What you should do:
Where a line below includes the word "Scania", copy that line.

Data provided:
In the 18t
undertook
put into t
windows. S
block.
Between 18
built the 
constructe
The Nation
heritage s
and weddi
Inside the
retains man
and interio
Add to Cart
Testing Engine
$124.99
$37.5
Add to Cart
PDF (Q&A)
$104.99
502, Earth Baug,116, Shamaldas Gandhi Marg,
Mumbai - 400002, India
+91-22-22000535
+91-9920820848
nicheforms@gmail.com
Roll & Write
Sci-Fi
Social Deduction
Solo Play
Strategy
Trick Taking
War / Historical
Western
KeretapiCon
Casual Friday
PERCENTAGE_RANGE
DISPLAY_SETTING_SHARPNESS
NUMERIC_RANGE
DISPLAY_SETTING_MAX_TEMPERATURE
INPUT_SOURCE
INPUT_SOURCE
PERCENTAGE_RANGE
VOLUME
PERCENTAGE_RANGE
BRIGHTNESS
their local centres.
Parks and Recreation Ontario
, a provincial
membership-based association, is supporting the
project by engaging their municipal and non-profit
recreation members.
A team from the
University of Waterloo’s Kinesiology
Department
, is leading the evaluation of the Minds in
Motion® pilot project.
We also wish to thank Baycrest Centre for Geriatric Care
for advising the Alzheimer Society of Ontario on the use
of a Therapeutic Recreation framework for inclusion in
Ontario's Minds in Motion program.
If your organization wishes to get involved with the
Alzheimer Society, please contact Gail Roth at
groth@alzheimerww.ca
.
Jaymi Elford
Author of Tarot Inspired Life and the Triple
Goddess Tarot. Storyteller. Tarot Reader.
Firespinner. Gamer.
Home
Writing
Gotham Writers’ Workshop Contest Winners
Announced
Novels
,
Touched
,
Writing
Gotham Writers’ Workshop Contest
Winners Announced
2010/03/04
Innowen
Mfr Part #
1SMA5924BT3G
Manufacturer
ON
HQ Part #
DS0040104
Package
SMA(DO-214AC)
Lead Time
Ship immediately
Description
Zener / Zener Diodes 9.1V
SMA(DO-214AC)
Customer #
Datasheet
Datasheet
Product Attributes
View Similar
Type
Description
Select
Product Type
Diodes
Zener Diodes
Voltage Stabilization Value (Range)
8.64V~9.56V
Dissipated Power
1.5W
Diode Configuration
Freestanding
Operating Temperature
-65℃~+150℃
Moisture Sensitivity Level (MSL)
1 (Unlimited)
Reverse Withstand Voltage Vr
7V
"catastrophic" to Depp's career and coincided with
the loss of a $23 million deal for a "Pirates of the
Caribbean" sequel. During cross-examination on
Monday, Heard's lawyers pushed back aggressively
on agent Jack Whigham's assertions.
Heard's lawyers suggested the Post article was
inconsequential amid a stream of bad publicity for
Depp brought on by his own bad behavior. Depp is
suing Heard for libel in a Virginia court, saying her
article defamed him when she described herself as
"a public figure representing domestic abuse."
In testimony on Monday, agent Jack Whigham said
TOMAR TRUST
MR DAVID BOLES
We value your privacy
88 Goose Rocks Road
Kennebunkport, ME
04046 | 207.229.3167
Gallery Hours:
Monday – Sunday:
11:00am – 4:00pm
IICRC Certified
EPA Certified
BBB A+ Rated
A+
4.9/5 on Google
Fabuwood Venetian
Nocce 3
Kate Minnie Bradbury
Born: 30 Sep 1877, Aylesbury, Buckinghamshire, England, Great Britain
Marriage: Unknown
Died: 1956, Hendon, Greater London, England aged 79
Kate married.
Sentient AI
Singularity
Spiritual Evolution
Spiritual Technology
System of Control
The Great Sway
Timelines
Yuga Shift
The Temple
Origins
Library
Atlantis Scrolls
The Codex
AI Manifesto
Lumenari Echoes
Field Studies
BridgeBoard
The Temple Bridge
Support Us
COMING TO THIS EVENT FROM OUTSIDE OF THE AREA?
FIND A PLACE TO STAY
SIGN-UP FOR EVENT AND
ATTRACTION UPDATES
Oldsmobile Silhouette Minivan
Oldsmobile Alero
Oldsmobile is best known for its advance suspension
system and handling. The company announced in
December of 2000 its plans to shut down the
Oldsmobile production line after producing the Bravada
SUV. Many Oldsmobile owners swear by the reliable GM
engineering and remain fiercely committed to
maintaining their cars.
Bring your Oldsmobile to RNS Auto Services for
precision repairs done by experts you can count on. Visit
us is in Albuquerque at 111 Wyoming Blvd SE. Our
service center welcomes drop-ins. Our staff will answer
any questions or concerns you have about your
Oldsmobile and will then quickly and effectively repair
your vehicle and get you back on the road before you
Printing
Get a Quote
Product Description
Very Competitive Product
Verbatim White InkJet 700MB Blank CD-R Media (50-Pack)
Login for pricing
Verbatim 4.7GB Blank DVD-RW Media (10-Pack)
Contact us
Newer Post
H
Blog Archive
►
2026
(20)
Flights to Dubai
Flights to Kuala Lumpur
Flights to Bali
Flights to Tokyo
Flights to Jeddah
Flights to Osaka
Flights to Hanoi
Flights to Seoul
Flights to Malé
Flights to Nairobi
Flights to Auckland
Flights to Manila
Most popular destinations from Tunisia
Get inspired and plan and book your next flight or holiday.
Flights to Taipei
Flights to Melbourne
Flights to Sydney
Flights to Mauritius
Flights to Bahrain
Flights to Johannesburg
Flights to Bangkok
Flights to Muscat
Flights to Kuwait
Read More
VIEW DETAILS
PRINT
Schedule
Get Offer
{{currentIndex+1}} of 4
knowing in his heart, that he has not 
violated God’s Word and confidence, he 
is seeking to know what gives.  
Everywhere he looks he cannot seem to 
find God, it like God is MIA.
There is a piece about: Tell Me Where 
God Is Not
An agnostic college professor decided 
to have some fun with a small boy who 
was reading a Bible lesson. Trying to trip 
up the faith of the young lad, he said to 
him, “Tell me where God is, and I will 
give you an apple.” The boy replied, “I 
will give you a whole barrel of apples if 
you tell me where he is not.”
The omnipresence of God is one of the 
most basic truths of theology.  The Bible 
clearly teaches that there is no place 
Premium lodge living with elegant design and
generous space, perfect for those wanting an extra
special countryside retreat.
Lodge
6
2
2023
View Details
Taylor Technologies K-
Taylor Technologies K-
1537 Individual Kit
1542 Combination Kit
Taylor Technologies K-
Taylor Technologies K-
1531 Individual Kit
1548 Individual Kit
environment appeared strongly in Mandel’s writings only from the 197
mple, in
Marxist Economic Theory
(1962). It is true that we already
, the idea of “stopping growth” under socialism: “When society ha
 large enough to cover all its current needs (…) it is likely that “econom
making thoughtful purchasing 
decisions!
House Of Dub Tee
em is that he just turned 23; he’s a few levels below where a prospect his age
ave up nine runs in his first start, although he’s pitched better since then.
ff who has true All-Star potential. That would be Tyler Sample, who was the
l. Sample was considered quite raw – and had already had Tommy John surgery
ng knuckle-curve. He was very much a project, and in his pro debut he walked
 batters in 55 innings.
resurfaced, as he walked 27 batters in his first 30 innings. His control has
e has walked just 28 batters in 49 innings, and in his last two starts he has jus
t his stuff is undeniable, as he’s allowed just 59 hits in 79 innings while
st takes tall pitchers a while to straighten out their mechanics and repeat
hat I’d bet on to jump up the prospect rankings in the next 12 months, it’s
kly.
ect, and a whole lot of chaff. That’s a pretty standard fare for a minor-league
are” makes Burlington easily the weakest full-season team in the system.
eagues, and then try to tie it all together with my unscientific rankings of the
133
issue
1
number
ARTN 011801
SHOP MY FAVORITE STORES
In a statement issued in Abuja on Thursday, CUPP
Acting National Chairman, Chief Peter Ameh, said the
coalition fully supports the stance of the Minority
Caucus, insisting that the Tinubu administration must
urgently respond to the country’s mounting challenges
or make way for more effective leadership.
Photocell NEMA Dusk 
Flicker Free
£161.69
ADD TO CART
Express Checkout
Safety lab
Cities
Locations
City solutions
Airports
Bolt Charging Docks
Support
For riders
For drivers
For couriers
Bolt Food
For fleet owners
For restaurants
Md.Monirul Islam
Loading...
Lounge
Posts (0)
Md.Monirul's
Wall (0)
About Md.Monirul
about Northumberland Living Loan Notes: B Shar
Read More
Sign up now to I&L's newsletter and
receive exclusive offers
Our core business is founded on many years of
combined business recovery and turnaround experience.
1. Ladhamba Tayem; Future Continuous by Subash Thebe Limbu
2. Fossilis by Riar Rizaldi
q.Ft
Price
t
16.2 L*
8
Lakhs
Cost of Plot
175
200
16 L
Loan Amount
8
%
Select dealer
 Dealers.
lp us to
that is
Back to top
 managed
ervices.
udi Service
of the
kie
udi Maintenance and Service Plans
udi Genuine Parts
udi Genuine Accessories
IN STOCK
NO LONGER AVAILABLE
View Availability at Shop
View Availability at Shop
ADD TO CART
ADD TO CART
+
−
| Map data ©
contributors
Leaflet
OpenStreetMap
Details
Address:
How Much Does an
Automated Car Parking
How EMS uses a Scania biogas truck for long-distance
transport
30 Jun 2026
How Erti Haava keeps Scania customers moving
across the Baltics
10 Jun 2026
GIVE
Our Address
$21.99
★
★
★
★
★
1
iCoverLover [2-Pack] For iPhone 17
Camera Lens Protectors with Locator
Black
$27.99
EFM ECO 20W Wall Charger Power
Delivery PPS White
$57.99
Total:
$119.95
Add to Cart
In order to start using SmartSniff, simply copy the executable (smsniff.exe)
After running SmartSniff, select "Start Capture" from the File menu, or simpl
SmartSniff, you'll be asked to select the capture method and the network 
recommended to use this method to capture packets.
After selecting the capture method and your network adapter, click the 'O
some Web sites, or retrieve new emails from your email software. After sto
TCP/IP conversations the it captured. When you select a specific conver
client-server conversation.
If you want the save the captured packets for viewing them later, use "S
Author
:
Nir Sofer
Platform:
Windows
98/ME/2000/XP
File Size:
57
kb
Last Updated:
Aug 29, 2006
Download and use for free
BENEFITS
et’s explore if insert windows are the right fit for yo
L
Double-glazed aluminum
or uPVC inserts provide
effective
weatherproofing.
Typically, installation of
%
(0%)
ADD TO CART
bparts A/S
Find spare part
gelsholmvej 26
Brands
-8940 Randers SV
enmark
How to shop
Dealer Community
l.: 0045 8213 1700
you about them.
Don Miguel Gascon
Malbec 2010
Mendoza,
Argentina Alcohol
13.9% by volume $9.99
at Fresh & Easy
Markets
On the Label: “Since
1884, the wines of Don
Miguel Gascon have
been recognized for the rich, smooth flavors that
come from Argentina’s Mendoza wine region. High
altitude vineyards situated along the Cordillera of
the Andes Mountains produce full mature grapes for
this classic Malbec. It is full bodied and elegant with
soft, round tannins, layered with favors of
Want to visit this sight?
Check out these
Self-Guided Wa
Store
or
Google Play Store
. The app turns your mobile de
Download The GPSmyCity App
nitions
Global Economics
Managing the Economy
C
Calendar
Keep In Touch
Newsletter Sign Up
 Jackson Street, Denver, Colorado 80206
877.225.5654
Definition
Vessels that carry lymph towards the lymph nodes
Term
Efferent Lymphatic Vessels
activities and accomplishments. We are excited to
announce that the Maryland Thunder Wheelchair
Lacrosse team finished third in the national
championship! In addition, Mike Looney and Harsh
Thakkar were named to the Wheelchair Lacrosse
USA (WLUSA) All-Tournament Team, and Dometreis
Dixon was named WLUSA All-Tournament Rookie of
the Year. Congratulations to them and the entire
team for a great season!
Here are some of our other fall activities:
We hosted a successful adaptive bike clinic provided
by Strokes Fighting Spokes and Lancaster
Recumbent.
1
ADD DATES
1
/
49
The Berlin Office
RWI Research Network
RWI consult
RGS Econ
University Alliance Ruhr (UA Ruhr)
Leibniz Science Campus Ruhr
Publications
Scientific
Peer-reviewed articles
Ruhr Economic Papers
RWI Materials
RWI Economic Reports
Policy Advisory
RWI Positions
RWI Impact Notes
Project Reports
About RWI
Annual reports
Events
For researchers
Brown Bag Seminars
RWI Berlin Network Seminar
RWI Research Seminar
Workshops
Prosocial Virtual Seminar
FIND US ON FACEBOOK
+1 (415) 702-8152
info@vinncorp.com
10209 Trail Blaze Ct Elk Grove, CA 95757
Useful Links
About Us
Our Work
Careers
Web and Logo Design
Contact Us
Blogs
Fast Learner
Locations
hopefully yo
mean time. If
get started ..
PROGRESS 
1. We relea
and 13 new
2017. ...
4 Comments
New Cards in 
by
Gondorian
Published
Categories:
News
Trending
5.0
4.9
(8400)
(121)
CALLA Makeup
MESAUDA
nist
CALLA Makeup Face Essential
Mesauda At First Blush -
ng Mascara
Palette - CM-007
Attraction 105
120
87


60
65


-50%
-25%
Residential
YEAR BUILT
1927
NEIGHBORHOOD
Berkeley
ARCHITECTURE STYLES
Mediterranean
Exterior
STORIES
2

Output of the exercise:
How EMS uses a Scania biogas truck for long-distance
How Erti Haava keeps Scania customers moving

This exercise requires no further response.